Department of Health Statistics, School of Public Health, Shandong Second Medical University, Weifang, Shandong, 261053, China.
Department of Rheumatology and Immunology, Affiliated Hospital of Shandong Second Medical University, Weifang, Shandong, 261031, China.
Lipids Health Dis. 2024 May 21;23(1):152. doi: 10.1186/s12944-024-02141-w.
Alzheimer's disease (AD) is a chronic neurodegenerative disorder that poses a substantial economic burden. The Random forest algorithm is effective in predicting AD; however, the key factors influencing AD onset remain unclear. This study aimed to analyze the key lipoprotein and metabolite factors influencing AD onset using machine-learning methods. It provides new insights for researchers and medical personnel to understand AD and provides a reference for the early diagnosis, treatment, and early prevention of AD.
A total of 603 participants, including controls and patients with AD with complete lipoprotein and metabolite data from the Alzheimer's disease Neuroimaging Initiative (ADNI) database between 2005 and 2016, were enrolled.
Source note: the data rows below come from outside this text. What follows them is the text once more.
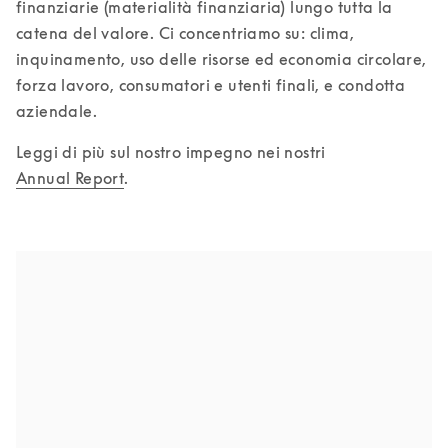
finanziarie (materialità finanziaria) lungo tutta la 
catena del valore. Ci concentriamo su: clima, 
inquinamento, uso delle risorse ed economia circolare, 
forza lavoro, consumatori e utenti finali, e condotta 
aziendale.
Leggi di più sul nostro impegno nei nostri 
Annual Report
.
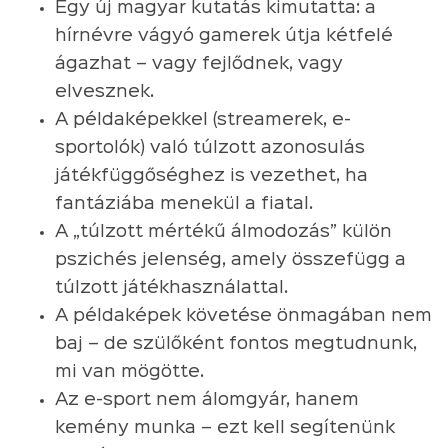
Egy új magyar kutatás kimutatta: a
hírnévre vágyó gamerek útja kétfelé
ágazhat – vagy fejlődnek, vagy
elvesznek.
A példaképekkel (streamerek, e-
sportolók) való túlzott azonosulás
játékfüggőséghez is vezethet, ha
fantáziába menekül a fiatal.
A „túlzott mértékű álmodozás” külön
pszichés jelenség, amely összefügg a
túlzott játékhasználattal.
A példaképek követése önmagában nem
baj – de szülőként fontos megtudnunk,
mi van mögötte.
Az e-sport nem álomgyár, hanem
kemény munka – ezt kell segítenünk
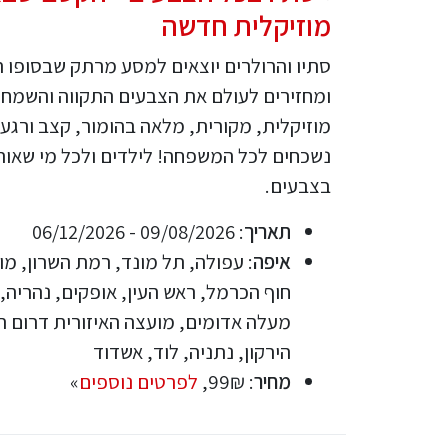
מוזיקלית חדשה
סתיו והרולרים יוצאים למסע מרתק שבסופו 
ומחזירים לעולם את הצבעים התקווה והשמחה
מוזיקלית, מקורית, מלאה בהומור, קצב ורגע
נשכחים לכל המשפחה! לילדים ולכל מי שאוה
בצבעים.
תאריך
: 09/08/2026 - 06/12/2026
איפה
: עפולה, תל מונד, רמת השרון, מו
חוף הכרמל, ראש העין, אופקים, נהריה, 
מעלה אדומים, מועצה האיזורית דרום הש
הירקון, נתניה, לוד, אשדוד
מחיר
: 99₪,
לפרטים נוספים
»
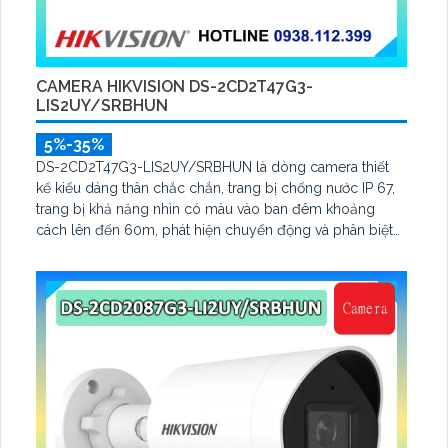
CAMERA HIKVISION DS-2CD2T47G3-
LIS2UY/SRBHUN
5%-35%
DS-2CD2T47G3-LIS2UY/SRBHUN là dòng camera thiết
kế kiểu dáng thân chắc chắn, trang bị chống nước IP 67,
trang bị khả năng nhìn có màu vào ban đêm khoảng
cách lên đến 60m, phát hiện chuyển động và phân biệt
được người và phương tiện, ống kính 4.0MP được trang bị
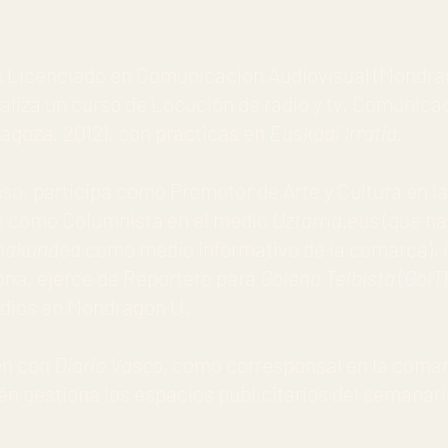
es Licenciado en Comunicación Audiovisual (Mondra
realiza un curso de Locución de radio y tv, Comunica
ragoza. 2012), con prácticas en
Euskadi Irratia.
so, participa como Promotor de Arte y Cultura en l
e como Columnista en el medio
Uztarria.eus
(que na
dinakundea
como medio informativo de la comarca), O
zona, ejerce de Reportero para
Goiena Telbista
(
GoiT
dios en Mondragon U.
ión con
Diario Vasco,
como corresponsal en la comarc
én gestiona los espacios publicitarios del semanar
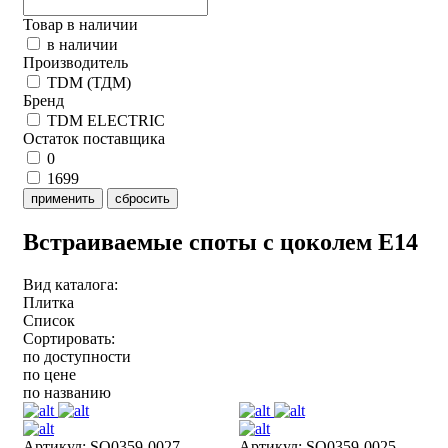
Товар в наличии
в наличии
Производитель
TDM (ТДМ)
Бренд
TDM ELECTRIC
Остаток поставщика
0
1699
применить
сбросить
Встраиваемые споты с цоколем E14
Вид каталога:
Плитка
Список
Сортировать:
по доступности
по цене
по названию
Артикул: SQ0359-0027
Артикул: SQ0359-0025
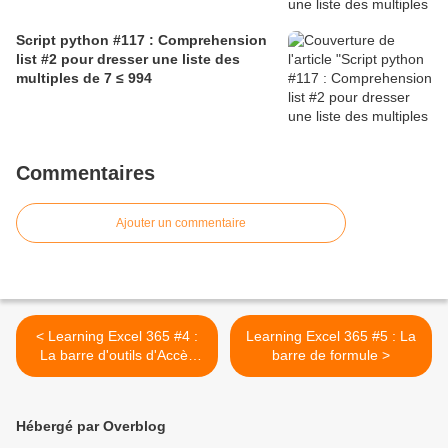
Script python #117 : Comprehension
list #2 pour dresser une liste des
multiples de 7 ≤ 994
Commentaires
Ajouter un commentaire
< Learning Excel 365 #4 :
Learning Excel 365 #5 : La
La barre d'outils d'Accès
barre de formule >
rapide
Hébergé par Overblog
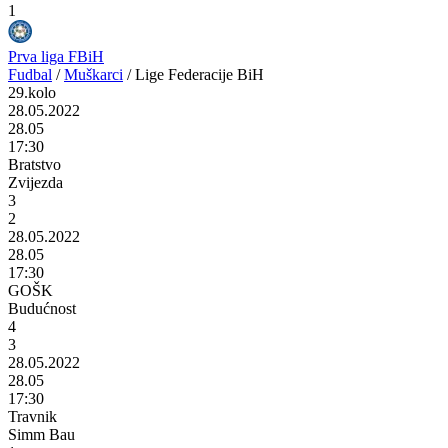
1
Prva liga FBiH
Fudbal
/
Muškarci
/
Lige Federacije BiH
29.kolo
28.05.2022
28.05
17:30
Bratstvo
Zvijezda
3
2
28.05.2022
28.05
17:30
GOŠK
Budućnost
4
3
28.05.2022
28.05
17:30
Travnik
Simm Bau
Random forest, Lasso regression, and CatBoost algorithms were employed to rank and filter 213 lipoprotein and metabolite variables. Variables with consistently high importance rankings from any two methods were incorporated into the models. Finally, the variables selected from the three methods, with the participants' age, sex, and marital status, were used to construct a random forest predictive model.
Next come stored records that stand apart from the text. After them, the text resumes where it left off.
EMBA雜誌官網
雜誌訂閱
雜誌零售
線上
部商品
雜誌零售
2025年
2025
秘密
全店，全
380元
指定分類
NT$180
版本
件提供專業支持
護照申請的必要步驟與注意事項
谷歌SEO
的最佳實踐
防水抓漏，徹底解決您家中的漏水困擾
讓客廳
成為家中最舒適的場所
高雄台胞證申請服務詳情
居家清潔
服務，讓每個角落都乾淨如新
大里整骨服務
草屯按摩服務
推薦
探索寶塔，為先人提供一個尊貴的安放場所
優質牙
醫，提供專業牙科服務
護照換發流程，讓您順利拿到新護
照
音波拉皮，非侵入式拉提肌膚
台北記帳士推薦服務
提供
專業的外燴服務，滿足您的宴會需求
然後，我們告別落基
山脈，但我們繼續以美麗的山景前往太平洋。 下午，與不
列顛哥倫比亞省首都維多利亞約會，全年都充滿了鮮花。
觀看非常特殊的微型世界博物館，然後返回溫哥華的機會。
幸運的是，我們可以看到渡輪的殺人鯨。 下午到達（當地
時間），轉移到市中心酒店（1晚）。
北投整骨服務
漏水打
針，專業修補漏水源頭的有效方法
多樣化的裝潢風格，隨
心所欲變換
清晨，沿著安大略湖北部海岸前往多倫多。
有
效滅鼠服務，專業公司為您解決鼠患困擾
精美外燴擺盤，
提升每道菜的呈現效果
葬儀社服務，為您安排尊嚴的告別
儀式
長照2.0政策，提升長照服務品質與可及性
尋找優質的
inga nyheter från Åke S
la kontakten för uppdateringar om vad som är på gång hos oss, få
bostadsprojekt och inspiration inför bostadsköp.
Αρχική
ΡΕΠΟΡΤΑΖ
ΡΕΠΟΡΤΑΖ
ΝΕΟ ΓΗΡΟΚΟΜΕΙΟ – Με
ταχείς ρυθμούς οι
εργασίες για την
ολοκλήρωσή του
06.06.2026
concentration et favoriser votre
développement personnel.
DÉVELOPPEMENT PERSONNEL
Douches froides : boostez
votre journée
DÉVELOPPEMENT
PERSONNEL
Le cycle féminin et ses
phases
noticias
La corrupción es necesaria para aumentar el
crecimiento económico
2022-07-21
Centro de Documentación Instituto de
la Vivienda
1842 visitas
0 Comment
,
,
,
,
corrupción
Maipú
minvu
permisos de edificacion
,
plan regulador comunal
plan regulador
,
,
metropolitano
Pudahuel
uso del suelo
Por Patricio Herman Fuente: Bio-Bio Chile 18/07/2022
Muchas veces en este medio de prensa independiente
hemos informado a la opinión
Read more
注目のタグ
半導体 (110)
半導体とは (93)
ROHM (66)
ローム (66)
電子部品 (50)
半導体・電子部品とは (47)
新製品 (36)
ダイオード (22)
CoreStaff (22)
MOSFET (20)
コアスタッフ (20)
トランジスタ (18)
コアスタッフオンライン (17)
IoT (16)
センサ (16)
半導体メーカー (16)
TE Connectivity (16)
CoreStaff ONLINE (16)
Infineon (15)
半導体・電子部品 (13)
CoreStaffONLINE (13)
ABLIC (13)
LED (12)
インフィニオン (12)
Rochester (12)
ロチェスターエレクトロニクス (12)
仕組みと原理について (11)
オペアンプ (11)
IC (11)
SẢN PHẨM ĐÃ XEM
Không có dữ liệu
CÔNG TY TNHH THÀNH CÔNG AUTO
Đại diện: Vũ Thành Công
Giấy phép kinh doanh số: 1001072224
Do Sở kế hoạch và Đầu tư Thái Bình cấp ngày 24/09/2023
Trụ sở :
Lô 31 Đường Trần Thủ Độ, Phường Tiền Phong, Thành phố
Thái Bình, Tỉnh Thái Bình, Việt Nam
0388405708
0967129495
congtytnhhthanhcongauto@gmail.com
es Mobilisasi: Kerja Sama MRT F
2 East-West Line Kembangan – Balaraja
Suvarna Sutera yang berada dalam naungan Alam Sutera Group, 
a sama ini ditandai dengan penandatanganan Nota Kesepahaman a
Fourteen lipoprotein and metabolite variables were screened using the three methods, and 17 variables were included in the AD prediction model based on age, sex, and marital status of the participants. The optimal random forest modeling was constructed with "mtry" set to 3 and "ntree" set to 300. The model exhibited an accuracy of 71.01%, a sensitivity of 79.59%, a specificity of 65.28%, and an AUC (95%CI) of 0.724 (0.645-0.804). When Mean Decrease Accuracy and Gini were used to rank the proteins, age, phospholipids to total lipids ratio in intermediate-density lipoproteins (IDL_PL_PCT), and creatinine were among the top five variables.
Age, IDL_PL_PCT, and creatinine levels play crucial roles in AD onset. Regular monitoring of lipoproteins and their metabolites in older individuals is significant for early AD diagnosis and prevention.
阿尔茨海默病(AD)是一种慢性神经退行性疾病,给经济带来了巨大的负担。随机森林算法在预测 AD 方面非常有效,但影响 AD 发病的关键因素仍不清楚。本研究旨在通过机器学习方法分析影响 AD 发病的关键脂蛋白和代谢物因素。为研究人员和医务人员了解 AD 提供了新的视角,并为 AD 的早期诊断、治疗和早期预防提供了参考。
本研究共纳入了 603 名参与者,包括来自 2005 年至 2016 年 ADNI 数据库的对照组和 AD 患者,他们的脂蛋白和代谢物数据完整。采用随机森林、Lasso 回归和 CatBoost 算法对 213 个脂蛋白和代谢物变量进行排序和筛选。将两种方法的重要性排名始终较高的变量纳入模型。最后,将三种方法中筛选出的变量与参与者的年龄、性别和婚姻状况一起,构建随机森林预测模型。
采用三种方法筛选出 14 个脂蛋白和代谢物变量,根据参与者的年龄、性别和婚姻状况,共纳入 17 个变量建立 AD 预测模型。最优随机森林模型的“mtry”设置为 3,“ntree”设置为 300。该模型的准确率为 71.01%,敏感度为 79.59%,特异性为 65.28%,AUC(95%CI)为 0.724(0.645-0.804)。当使用平均减少准确性和基尼系数对蛋白质进行排序时,年龄、中间密度脂蛋白(IDL)中的磷脂与总脂质的比例(IDL_PL_PCT)和肌酐位于前 5 位。
年龄、IDL_PL_PCT 和肌酐水平在 AD 发病中起着关键作用。定期监测老年人的脂蛋白及其代谢物对 AD 的早期诊断和预防具有重要意义。